== DATASET ENTRIES
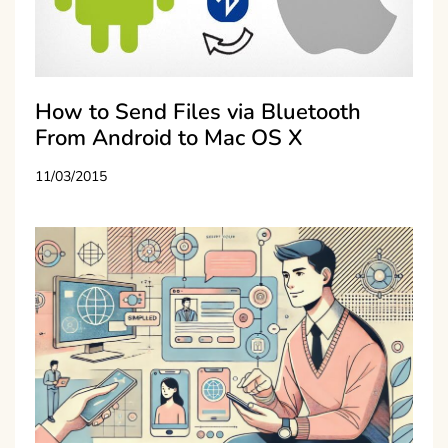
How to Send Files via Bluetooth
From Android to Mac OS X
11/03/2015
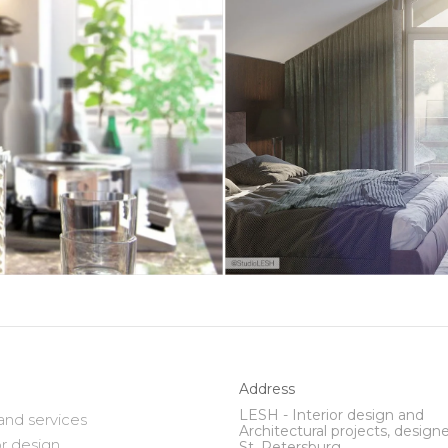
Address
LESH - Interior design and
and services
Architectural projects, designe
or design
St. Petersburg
====
== DATASET ENTRIES
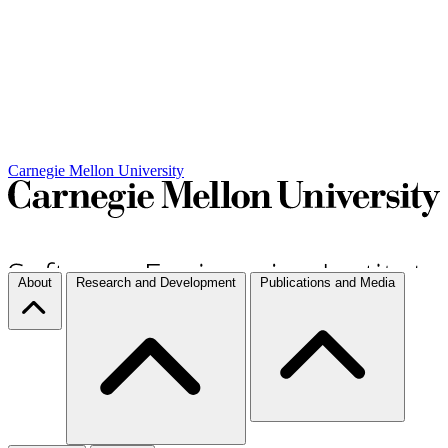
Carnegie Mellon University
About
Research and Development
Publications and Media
====
In the listing above, find the line with "From Android to Mac OS X" and the line with "St. Petersburg". Set down both and every line between them, minus the pictures.

RESULT OF THE EXERCISE:
From Android to Mac OS X
11/03/2015
Address
LESH - Interior design and
and services
Architectural projects, designe
or design
St. Petersburg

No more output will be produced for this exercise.